There is freedom in realizing that I'm just as scared as my girl, but I'm also just as excited. Raising these little humans, I haven't been holding my breath, waiting for my turn. Rather, I found another joy to embrace, because I knew that while 13 years is long, it is also fleeting and in a blink you wake, and we are moving forward.
This is a new world and it's taken a little while to figure out the answer to the question, "What are you going to do with yourself now?"
While it is simply people making conversation, I will confess that this question started a panic in me. I didn't have an answer, and that felt indulgent and frivolous.
So now, I sit, for all intents and purposes, a tenured momma. Job security should be a given, but questions over the last two weeks imply that my job is being phased out, and it's time to seek employment elsewhere.
I toyed with flippant answers, "I'm going to look into this whole soap opera/bon bon thing everyone's always going on about."
However, then I realized that my answer is, "I don't know, and I like it that way."

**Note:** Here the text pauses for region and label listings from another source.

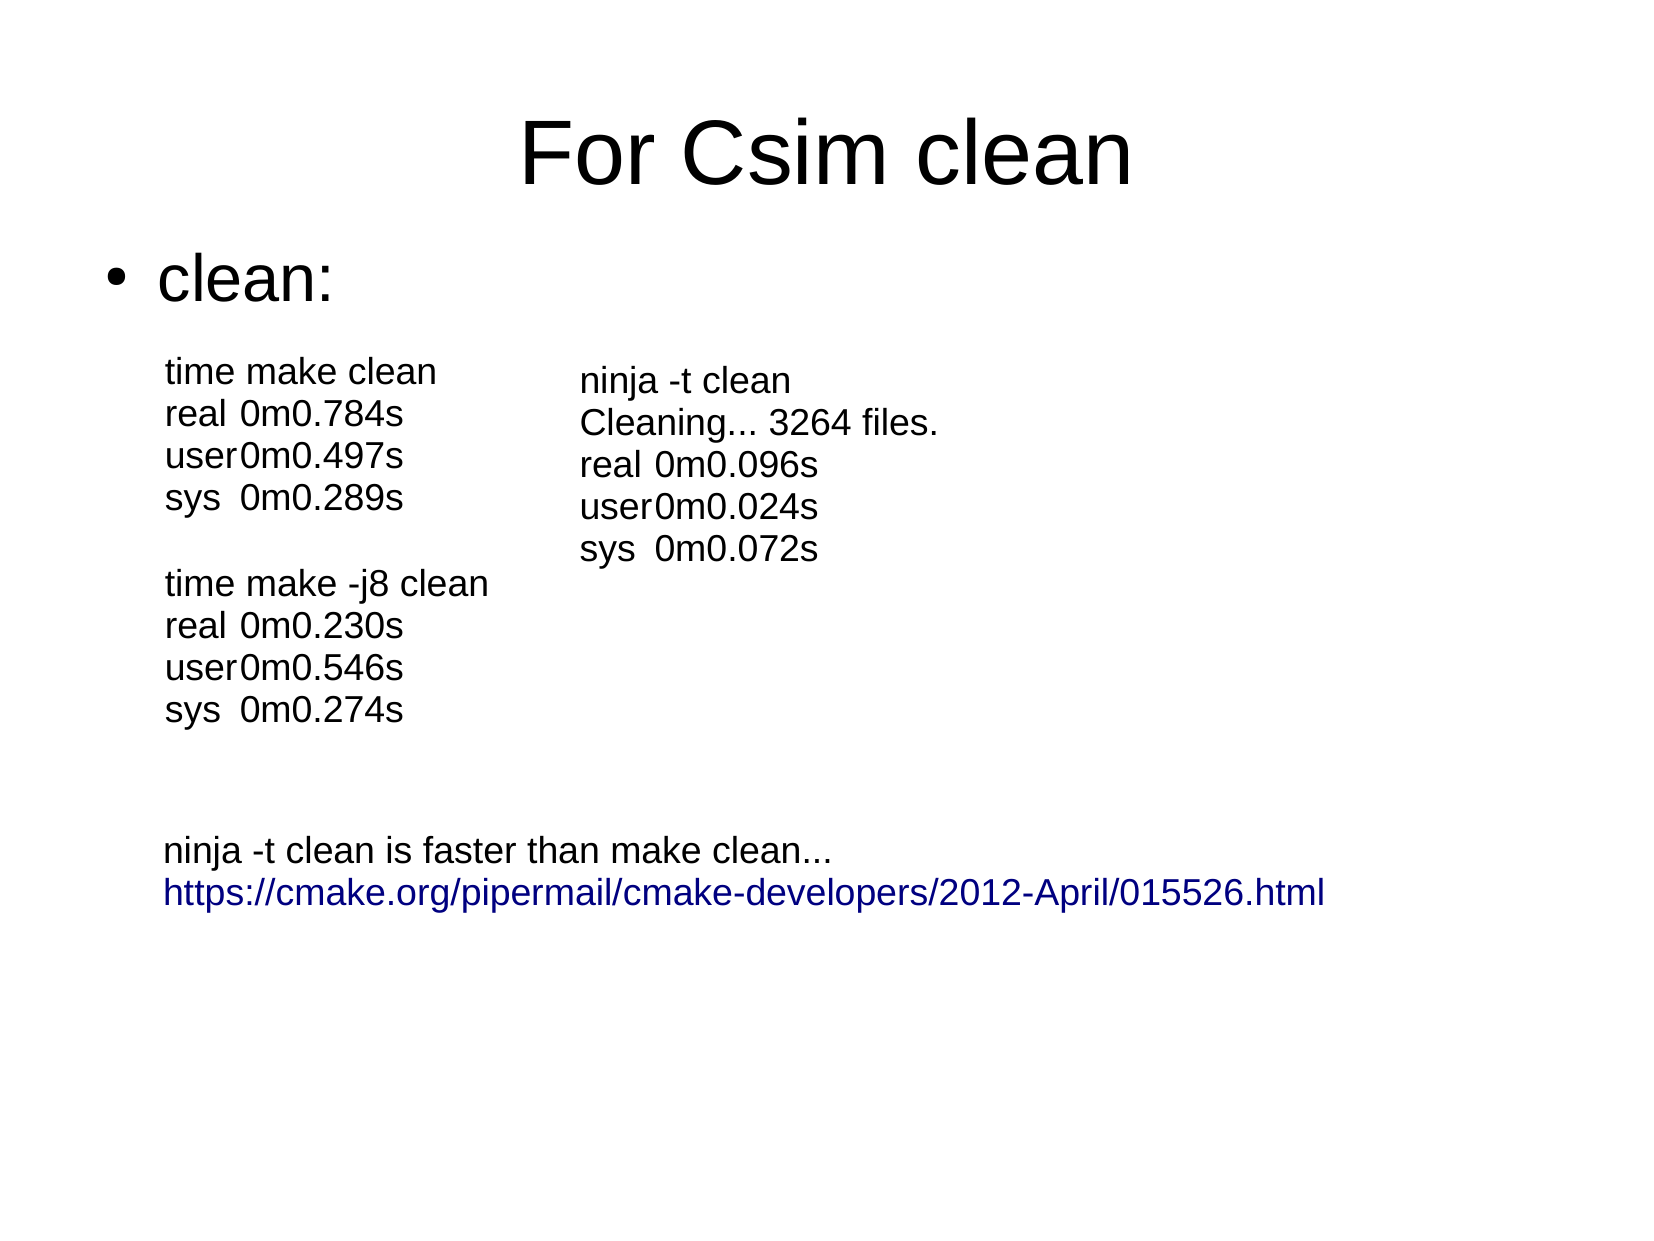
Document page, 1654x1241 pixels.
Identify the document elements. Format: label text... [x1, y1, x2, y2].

text_box time make -j8 clean real 0m0.230s user 0m0.546s sys 0m0.274s [150, 555, 505, 780]
list clean: [86, 240, 1576, 675]
text_box ninja -t clean is faster than make clean... https://cmake.org/pipermail/cmake-developers/2012-April/015526.html [148, 822, 1341, 921]
text_box ninja -t clean Cleaning... 3264 files. real 0m0.096s user 0m0.024s sys 0m0.072s [564, 351, 955, 619]
text_box time make clean real 0m0.784s user 0m0.497s sys 0m0.289s [150, 343, 453, 555]
title For Csim clean [82, 49, 1571, 257]
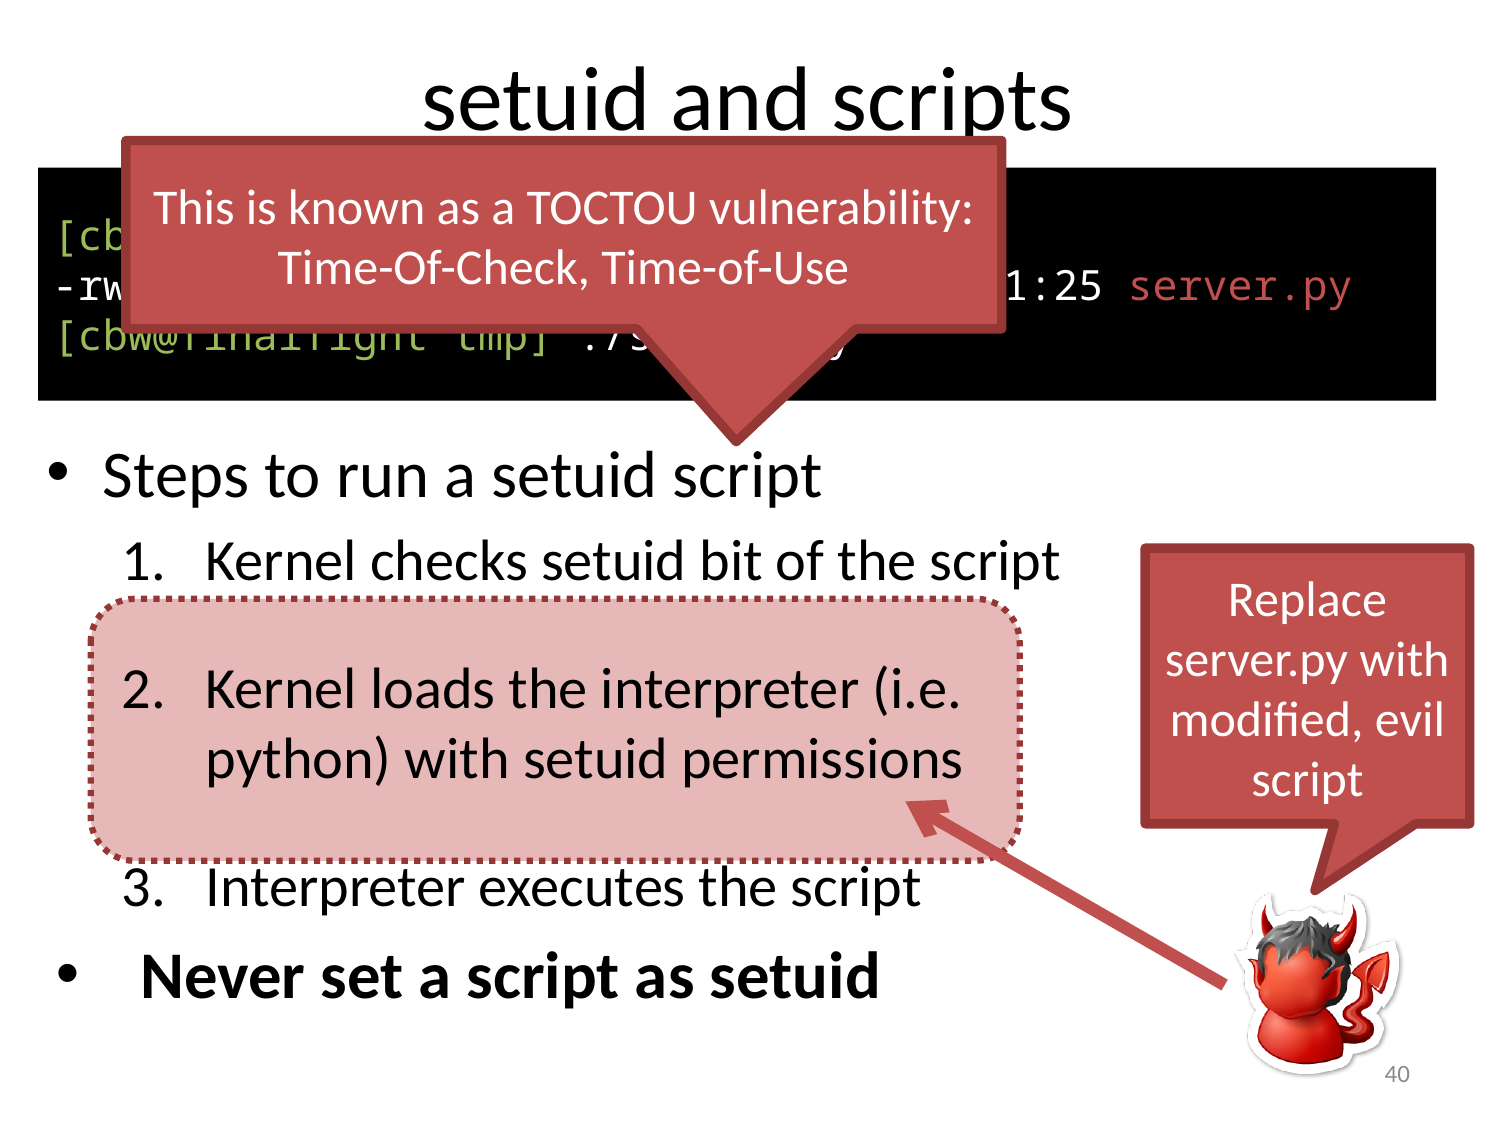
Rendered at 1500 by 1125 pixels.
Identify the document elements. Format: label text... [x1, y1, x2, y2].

title setuid and scripts [73, 0, 1424, 167]
slide_number <number> [1074, 1042, 1425, 1103]
text_box Steps to run a setuid script Kernel checks setuid bit of the script Kernel loads the interpreter (i.e. python) with setuid permissions Interpreter executes the script Never set a script as setuid [31, 423, 1125, 1093]
text_box [cbw@finalfight tmp] ls -lh -rwsr-xr-x 1 cbw faculty 2.3K Jan 23 11:25 server.py [cbw@finalfight tmp] ./server.py [781, 167, 1437, 401]
text_box Replace server.py with modified, evil script [1145, 548, 1470, 891]
picture [1224, 890, 1414, 1080]
text_box This is known as a TOCTOU vulnerability: Time-Of-Check, Time-of-Use [125, 140, 1002, 442]
text_box [cbw@finalfight tmp] ls -lh -rwsr-xr-x 1 cbw faculty 2.3K Jan 23 11:25 server.py [cbw@finalfight tmp] ./server.py [38, 167, 699, 401]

I am a tenured momma, on a research sabbatical from expectations and perceptions on how I spend my time. With a child barely two weeks into her educational career, a little boy, who just happens to have autism, in a transition year, and a middle schooler, who needs present parents more than ever; it feels to me as though my duties and expectations have merely shifted, and this corporation still requires it's head zookeeper.
Soon enough, I'm sure I will be dropping them off in a rush, having places to be, appointments to keep. However, right now, it feels reluctant, and foreign, and it's really okay that it feels that way.
I started a sabbatical bucket list, realizing that I'm 36 and I've never learned to juggle. After 13 years of child wrangling, I've definately earned a leave of absence to breathe out. To some, that may seem indulgent and frivolous, but to me, it's what is right, and really, that's okay.